Their work will build upon on separate studies that use atomic-force microscope-based technologies to measure the binding forces between molecules.
"Our focus is to develop understanding of the behavior of collections of adhesion molecules, which are proteins on cell surfaces that cause cells to bind to other cells or particles," Zhang added. "Ultimately, our goal is to develop a predictive model for how an entire virus particle adheres to a cell prior to its uptake."
This project is complementary to a related research program funded by the NIH. A critical component of the research in the NSF-funded program is modeling the deformation of virus and cell particles in order to quantitatively measure their properties. If successful, the projects will contribute to establishing an experimentally validated, quantitative connection between biology-based models for virus entry into cells and the properties of the virus and the cell.
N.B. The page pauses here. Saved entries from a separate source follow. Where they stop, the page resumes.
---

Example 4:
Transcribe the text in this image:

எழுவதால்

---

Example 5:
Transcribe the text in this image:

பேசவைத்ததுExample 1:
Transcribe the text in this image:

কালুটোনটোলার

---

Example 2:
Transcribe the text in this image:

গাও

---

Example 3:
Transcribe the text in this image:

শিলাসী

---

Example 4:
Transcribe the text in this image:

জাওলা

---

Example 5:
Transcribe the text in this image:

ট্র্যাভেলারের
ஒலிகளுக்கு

Additionally, the interdisciplinary nature of the research will provide excellent educational and research opportunities for graduate and undergraduate students. The research team will also design a new exhibit for a local, hands-on science museum based upon their work.
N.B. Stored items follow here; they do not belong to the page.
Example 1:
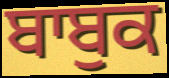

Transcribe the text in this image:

ਬਾਬੁਕ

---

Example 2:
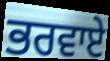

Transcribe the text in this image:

ਭਰਵਾਏ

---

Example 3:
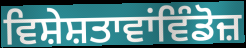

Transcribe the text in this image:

ਵਿਸ਼ੇਸ਼ਤਾਵਾਂਵਿੰਡੋਜ਼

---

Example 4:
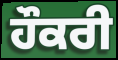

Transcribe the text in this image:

Da Vinci Science Center in Allentown, Pennsylvania is an independent, non-profit organization that promotes hands-on science learning through inquiry, highlights vibrant and important career opportunities in science available to every young person and encourages all people to be curious and creative.
The planned exhibit will demonstrate the physical and mechanical details of virus uptake and how such study could lead to new therapies for a virus infection -- or perhaps even a cure.